What you need to do:
1. In the passage about Peng's career, swap "Kaohsiung" for "Taichung" and write out the part that begins at "Peng also advocated" and stops after "held in Kaohsiung.".
2. Say whether each statement agrees with the passage about Peng. Answer yes or no for each, and quote the words that decide it.
(a) Peng founded WeatherRisk Explore in 2003.
(b) The Ministry of Finance approved Taiwan's first weather insurance policy in 2006.
(c) NCU named Peng an outstanding alumnus in 2011.
3. Take the passage about Peng's education and career further, starting right after its last sentence.

Text for analysis:
==*==

From 1988 to 1999, Peng attended National Central University (NCU), earning a Bachelor of Science (B.S.), a Master of Science (M.S.), and a Ph.D., all in atmospheric science. His doctoral dissertation was titled, "A study of stratiform clouds in northern Taiwan: Chemical and microphysical properties and their applications in regional air pollution and climate change" (北台灣冬季層狀雲之研究:化學與微物理特性及其在區域大氣污染與區域氣候變化之應用). In 2011, he was named an outstanding alumnus of NCU.

== Early career ==
In 2003, Peng founded the company WeatherRisk Explore and served as its general manager. The company was Taiwan's first weather company. Peng's work earned him the nickname, "Weatherman Supreme".

Peng also advocated for weather insurance as a product, serving as weather advisor for Central Insurance (中央產物保險). He is credited with drafting Taiwan's first weather insurance policy, which was approved by the Ministry of Finance in 2004. The rainfall policy was written for whale watching tour operators in Yilan and was also later sold to Taiwan's professional baseball league for the grand final being held in Kaohsiung.

==*==

Source information:
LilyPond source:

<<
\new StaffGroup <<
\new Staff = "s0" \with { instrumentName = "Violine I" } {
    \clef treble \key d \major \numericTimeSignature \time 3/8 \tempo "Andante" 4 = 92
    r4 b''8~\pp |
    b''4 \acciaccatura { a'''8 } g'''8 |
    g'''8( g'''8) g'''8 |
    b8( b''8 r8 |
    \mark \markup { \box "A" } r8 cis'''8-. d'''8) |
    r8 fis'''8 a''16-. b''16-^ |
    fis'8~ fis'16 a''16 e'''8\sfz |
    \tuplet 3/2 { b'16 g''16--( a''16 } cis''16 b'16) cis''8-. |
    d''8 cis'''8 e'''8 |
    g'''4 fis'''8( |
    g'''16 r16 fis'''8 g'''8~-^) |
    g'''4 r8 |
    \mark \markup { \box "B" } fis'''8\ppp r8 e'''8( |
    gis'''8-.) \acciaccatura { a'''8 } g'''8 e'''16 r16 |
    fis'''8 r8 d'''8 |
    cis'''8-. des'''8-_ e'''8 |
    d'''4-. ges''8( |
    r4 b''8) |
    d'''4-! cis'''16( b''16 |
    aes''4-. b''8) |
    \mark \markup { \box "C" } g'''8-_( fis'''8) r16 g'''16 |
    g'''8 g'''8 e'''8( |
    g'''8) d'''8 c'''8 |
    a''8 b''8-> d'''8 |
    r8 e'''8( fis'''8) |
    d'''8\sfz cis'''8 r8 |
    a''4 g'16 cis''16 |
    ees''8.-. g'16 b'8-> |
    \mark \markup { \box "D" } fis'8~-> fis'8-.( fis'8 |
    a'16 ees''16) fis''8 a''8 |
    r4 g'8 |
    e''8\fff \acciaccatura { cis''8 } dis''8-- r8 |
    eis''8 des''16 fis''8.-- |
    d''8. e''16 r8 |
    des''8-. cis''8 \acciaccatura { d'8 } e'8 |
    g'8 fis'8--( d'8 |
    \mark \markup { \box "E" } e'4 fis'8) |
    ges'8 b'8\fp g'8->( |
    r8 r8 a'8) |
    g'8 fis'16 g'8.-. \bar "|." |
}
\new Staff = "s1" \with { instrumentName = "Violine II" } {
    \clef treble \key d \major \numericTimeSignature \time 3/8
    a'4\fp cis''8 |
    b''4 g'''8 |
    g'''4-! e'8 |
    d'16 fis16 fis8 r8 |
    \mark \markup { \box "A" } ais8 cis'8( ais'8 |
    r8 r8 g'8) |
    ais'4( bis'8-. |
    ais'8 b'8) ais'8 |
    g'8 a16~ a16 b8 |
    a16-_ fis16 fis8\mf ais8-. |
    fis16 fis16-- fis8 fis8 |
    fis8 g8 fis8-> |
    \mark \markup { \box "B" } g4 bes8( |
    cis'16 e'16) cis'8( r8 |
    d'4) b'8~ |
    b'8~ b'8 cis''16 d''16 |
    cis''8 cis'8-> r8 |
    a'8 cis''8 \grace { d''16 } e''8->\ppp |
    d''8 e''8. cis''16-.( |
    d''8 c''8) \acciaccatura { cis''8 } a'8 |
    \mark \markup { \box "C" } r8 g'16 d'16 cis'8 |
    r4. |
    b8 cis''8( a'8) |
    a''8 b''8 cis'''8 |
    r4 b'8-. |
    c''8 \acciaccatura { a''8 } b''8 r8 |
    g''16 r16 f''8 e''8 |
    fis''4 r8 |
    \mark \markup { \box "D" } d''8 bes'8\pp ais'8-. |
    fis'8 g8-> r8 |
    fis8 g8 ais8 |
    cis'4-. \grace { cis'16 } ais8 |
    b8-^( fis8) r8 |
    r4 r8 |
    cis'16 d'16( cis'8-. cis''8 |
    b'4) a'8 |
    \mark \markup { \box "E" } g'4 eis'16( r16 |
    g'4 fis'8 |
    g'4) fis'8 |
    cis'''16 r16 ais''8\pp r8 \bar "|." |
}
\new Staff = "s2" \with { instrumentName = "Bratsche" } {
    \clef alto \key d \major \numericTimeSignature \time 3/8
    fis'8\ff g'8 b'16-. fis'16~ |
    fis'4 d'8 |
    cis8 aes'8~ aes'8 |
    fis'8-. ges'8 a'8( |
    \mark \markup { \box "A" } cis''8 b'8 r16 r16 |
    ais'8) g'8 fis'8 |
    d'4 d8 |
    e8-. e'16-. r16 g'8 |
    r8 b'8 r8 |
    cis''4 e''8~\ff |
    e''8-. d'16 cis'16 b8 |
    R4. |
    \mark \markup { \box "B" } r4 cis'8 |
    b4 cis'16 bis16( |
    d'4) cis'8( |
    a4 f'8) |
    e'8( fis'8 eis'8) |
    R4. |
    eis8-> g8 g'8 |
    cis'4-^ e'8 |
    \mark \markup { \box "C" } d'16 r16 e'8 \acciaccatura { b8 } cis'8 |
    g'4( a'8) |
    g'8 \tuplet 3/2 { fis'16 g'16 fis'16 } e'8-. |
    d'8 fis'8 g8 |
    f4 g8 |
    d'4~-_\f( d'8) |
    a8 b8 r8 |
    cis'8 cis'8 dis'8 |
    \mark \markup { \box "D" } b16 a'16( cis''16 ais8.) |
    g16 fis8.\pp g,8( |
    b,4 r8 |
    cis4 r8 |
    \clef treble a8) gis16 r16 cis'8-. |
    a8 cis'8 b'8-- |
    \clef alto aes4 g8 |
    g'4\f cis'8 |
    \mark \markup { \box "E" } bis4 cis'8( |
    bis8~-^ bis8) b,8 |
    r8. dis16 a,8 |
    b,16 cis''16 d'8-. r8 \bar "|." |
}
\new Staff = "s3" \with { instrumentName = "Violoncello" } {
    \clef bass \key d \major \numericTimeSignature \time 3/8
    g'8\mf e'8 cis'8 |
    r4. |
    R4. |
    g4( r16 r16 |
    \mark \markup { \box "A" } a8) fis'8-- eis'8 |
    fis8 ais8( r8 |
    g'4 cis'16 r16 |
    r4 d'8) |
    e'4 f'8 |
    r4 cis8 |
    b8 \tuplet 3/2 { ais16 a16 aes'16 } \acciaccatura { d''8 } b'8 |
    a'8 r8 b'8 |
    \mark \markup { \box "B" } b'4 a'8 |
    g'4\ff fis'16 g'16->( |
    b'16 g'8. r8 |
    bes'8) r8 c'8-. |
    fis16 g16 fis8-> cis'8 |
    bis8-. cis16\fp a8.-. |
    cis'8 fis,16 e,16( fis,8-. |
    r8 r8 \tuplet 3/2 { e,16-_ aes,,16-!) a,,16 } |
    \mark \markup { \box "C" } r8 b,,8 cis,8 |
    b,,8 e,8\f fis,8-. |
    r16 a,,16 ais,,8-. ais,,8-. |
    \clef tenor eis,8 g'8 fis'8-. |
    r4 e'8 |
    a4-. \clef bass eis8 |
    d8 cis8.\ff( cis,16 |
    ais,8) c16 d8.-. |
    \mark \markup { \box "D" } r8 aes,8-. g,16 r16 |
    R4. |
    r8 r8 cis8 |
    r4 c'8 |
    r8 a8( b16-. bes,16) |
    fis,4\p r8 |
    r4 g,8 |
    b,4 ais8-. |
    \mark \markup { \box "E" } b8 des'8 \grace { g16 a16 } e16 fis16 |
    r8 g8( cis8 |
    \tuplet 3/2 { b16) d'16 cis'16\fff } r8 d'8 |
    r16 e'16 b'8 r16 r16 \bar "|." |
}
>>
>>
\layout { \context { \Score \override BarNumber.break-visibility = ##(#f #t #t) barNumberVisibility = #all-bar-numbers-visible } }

==*==

Written responses:
1.
Peng also advocated for weather insurance as a product, serving as weather advisor for Central Insurance (中央產物保險). He is credited with drafting Taiwan's first weather insurance policy, which was approved by the Ministry of Finance in 2004. The rainfall policy was written for whale watching tour operators in Yilan and was also later sold to Taiwan's professional baseball league for the grand final being held in Taichung.

2.
(a) Yes: "In 2003, Peng founded the company WeatherRisk Explore"
(b) No: "which was approved by the Ministry of Finance in 2004"
(c) Yes: "In 2011, he was named an outstanding alumnus of NCU."

3.
In 2015, Peng worked with Australian company Weatherzone to create a lightning alert service provider Shandian. Instead of using the lightning detection system provided by Taiwan's Central Weather Bureau or Taipower, Shandian built its own technology with American company Earth Networks to provide faster data and redundancy.

As general manager of WeatherRisk, Peng served in an expert capacity and attended international conferences such as World Meteorological Organization (WMO) as a civic observer. In 2019, after attending a WMO meeting in Geneva earlier in the week, Peng's accreditation was abruptly canceled, and he was blocked from joining the World Meteorological Congress, reportedly due to Chinese pressure.

Peng operated a popular Facebook page about weather forecasts. Prior to his appointment as Minister of Environment in 2024, Peng had attended 11 United Nations Climate Change Conferences as an observer.

== Minister of Environment ==
In 2024, Peng was invited by premier Cho Jung-tai to serve as the Minister of Environment, succeeding Shieu Fuh-sheng. Following the nomination, Peng announced that he would resign from his role as general manager of WeatherRisk as well as his teaching roles.

Under Peng's leadership at the Ministry of Environment, Taiwan sought to position itself as an important part of global climate governance. In a statement, Peng outlined plans to adopt a comprehensive strategy that includes a carbon pricing system and major development funds for green industries, including a NT$10 billion (US$308 million) Green Growth Fund.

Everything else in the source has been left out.